> Raw data

-- Opening Marker --

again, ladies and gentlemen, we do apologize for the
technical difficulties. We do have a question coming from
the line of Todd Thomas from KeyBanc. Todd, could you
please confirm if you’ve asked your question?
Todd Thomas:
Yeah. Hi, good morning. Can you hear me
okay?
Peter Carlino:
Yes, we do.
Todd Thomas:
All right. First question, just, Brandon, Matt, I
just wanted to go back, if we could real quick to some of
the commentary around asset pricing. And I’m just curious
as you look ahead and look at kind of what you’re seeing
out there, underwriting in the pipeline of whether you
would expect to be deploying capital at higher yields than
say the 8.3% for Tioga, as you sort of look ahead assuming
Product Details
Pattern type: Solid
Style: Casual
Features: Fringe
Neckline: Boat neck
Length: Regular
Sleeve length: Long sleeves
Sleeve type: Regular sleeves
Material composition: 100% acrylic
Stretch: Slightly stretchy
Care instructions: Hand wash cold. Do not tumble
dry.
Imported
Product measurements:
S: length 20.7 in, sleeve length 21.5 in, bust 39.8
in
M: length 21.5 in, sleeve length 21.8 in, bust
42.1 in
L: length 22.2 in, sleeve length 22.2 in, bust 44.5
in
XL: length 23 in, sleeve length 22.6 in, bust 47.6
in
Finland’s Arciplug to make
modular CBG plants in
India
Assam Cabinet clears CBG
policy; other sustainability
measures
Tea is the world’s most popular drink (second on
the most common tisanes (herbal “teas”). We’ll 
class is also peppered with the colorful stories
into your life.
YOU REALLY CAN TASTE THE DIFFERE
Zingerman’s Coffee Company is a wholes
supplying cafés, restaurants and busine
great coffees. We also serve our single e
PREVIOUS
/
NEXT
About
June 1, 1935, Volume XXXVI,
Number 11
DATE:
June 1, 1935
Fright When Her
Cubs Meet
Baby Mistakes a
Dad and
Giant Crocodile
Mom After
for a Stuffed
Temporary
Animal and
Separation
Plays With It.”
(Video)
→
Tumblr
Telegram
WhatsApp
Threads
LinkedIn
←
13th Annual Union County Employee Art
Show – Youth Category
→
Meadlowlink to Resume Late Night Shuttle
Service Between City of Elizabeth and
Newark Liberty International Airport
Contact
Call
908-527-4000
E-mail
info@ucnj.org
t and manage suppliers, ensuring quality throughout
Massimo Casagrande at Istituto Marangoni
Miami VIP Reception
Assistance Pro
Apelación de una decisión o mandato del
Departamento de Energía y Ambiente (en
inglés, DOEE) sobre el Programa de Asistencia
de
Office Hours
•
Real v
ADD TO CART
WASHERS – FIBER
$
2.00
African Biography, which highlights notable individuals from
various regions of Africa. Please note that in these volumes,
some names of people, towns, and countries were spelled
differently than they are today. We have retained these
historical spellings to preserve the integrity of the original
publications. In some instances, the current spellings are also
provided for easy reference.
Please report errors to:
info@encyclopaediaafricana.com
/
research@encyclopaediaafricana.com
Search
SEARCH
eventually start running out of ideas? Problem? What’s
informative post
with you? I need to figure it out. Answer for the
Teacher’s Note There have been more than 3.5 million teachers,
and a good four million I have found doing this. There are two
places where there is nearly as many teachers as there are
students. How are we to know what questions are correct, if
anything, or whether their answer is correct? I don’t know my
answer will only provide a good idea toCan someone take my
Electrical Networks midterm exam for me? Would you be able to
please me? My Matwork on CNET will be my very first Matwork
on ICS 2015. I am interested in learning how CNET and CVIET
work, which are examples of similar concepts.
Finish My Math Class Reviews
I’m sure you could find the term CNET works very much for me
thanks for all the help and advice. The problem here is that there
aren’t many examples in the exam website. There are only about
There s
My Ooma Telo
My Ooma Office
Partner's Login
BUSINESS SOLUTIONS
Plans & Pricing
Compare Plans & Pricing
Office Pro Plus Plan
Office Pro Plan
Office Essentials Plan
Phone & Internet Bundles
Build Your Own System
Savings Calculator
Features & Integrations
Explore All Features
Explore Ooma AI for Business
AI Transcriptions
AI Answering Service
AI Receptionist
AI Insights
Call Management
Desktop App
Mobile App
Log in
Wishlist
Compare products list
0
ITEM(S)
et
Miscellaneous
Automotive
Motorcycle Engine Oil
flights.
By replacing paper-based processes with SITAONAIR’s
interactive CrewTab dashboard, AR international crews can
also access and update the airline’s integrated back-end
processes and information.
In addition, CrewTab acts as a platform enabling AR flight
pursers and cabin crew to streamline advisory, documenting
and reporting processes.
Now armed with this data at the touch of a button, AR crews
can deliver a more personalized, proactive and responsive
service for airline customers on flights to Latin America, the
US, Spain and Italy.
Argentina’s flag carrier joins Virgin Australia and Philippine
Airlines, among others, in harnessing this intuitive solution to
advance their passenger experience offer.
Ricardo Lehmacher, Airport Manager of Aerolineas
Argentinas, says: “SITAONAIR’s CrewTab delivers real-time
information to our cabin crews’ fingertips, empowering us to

-- Closing Marker --

> Assignment
Rewrite all of the data above as a JSON list of strings, with one string for each line and blank lines left out.

> Your solution
[
  "again, ladies and gentlemen, we do apologize for the",
  "technical difficulties. We do have a question coming from",
  "the line of Todd Thomas from KeyBanc. Todd, could you",
  "please confirm if you’ve asked your question?",
  "Todd Thomas:",
  "Yeah. Hi, good morning. Can you hear me",
  "okay?",
  "Peter Carlino:",
  "Yes, we do.",
  "Todd Thomas:",
  "All right. First question, just, Brandon, Matt, I",
  "just wanted to go back, if we could real quick to some of",
  "the commentary around asset pricing. And I’m just curious",
  "as you look ahead and look at kind of what you’re seeing",
  "out there, underwriting in the pipeline of whether you",
  "would expect to be deploying capital at higher yields than",
  "say the 8.3% for Tioga, as you sort of look ahead assuming",
  "Product Details",
  "Pattern type: Solid",
  "Style: Casual",
  "Features: Fringe",
  "Neckline: Boat neck",
  "Length: Regular",
  "Sleeve length: Long sleeves",
  "Sleeve type: Regular sleeves",
  "Material composition: 100% acrylic",
  "Stretch: Slightly stretchy",
  "Care instructions: Hand wash cold. Do not tumble",
  "dry.",
  "Imported",
  "Product measurements:",
  "S: length 20.7 in, sleeve length 21.5 in, bust 39.8",
  "in",
  "M: length 21.5 in, sleeve length 21.8 in, bust",
  "42.1 in",
  "L: length 22.2 in, sleeve length 22.2 in, bust 44.5",
  "in",
  "XL: length 23 in, sleeve length 22.6 in, bust 47.6",
  "in",
  "Finland’s Arciplug to make",
  "modular CBG plants in",
  "India",
  "Assam Cabinet clears CBG",
  "policy; other sustainability",
  "measures",
  "Tea is the world’s most popular drink (second on",
  "the most common tisanes (herbal “teas”). We’ll ",
  "class is also peppered with the colorful stories",
  "into your life.",
  "YOU REALLY CAN TASTE THE DIFFERE",
  "Zingerman’s Coffee Company is a wholes",
  "supplying cafés, restaurants and busine",
  "great coffees. We also serve our single e",
  "PREVIOUS",
  "/",
  "NEXT",
  "About",
  "June 1, 1935, Volume XXXVI,",
  "Number 11",
  "DATE:",
  "June 1, 1935",
  "Fright When Her",
  "Cubs Meet",
  "Baby Mistakes a",
  "Dad and",
  "Giant Crocodile",
  "Mom After",
  "for a Stuffed",
  "Temporary",
  "Animal and",
  "Separation",
  "Plays With It.”",
  "(Video)",
  "→",
  "Tumblr",
  "Telegram",
  "WhatsApp",
  "Threads",
  "LinkedIn",
  "←",
  "13th Annual Union County Employee Art",
  "Show – Youth Category",
  "→",
  "Meadlowlink to Resume Late Night Shuttle",
  "Service Between City of Elizabeth and",
  "Newark Liberty International Airport",
  "Contact",
  "Call",
  "908-527-4000",
  "E-mail",
  "info@ucnj.org",
  "t and manage suppliers, ensuring quality throughout",
  "Massimo Casagrande at Istituto Marangoni",
  "Miami VIP Reception",
  "Assistance Pro",
  "Apelación de una decisión o mandato del",
  "Departamento de Energía y Ambiente (en",
  "inglés, DOEE) sobre el Programa de Asistencia",
  "de",
  "Office Hours",
  "•",
  "Real v",
  "ADD TO CART",
  "WASHERS – FIBER",
  "$",
  "2.00",
  "African Biography, which highlights notable individuals from",
  "various regions of Africa. Please note that in these volumes,",
  "some names of people, towns, and countries were spelled",
  "differently than they are today. We have retained these",
  "historical spellings to preserve the integrity of the original",
  "publications. In some instances, the current spellings are also",
  "provided for easy reference.",
  "Please report errors to:",
  "info@encyclopaediaafricana.com",
  "/",
  "research@encyclopaediaafricana.com",
  "Search",
  "SEARCH",
  "eventually start running out of ideas? Problem? What’s",
  "informative post",
  "with you? I need to figure it out. Answer for the",
  "Teacher’s Note There have been more than 3.5 million teachers,",
  "and a good four million I have found doing this. There are two",
  "places where there is nearly as many teachers as there are",
  "students. How are we to know what questions are correct, if",
  "anything, or whether their answer is correct? I don’t know my",
  "answer will only provide a good idea toCan someone take my",
  "Electrical Networks midterm exam for me? Would you be able to",
  "please me? My Matwork on CNET will be my very first Matwork",
  "on ICS 2015. I am interested in learning how CNET and CVIET",
  "work, which are examples of similar concepts.",
  "Finish My Math Class Reviews",
  "I’m sure you could find the term CNET works very much for me",
  "thanks for all the help and advice. The problem here is that there",
  "aren’t many examples in the exam website. There are only about",
  "There s",
  "My Ooma Telo",
  "My Ooma Office",
  "Partner's Login",
  "BUSINESS SOLUTIONS",
  "Plans & Pricing",
  "Compare Plans & Pricing",
  "Office Pro Plus Plan",
  "Office Pro Plan",
  "Office Essentials Plan",
  "Phone & Internet Bundles",
  "Build Your Own System",
  "Savings Calculator",
  "Features & Integrations",
  "Explore All Features",
  "Explore Ooma AI for Business",
  "AI Transcriptions",
  "AI Answering Service",
  "AI Receptionist",
  "AI Insights",
  "Call Management",
  "Desktop App",
  "Mobile App",
  "Log in",
  "Wishlist",
  "Compare products list",
  "0",
  "ITEM(S)",
  "et",
  "Miscellaneous",
  "Automotive",
  "Motorcycle Engine Oil",
  "flights.",
  "By replacing paper-based processes with SITAONAIR’s",
  "interactive CrewTab dashboard, AR international crews can",
  "also access and update the airline’s integrated back-end",
  "processes and information.",
  "In addition, CrewTab acts as a platform enabling AR flight",
  "pursers and cabin crew to streamline advisory, documenting",
  "and reporting processes.",
  "Now armed with this data at the touch of a button, AR crews",
  "can deliver a more personalized, proactive and responsive",
  "service for airline customers on flights to Latin America, the",
  "US, Spain and Italy.",
  "Argentina’s flag carrier joins Virgin Australia and Philippine",
  "Airlines, among others, in harnessing this intuitive solution to",
  "advance their passenger experience offer.",
  "Ricardo Lehmacher, Airport Manager of Aerolineas",
  "Argentinas, says: “SITAONAIR’s CrewTab delivers real-time",
  "information to our cabin crews’ fingertips, empowering us to"
]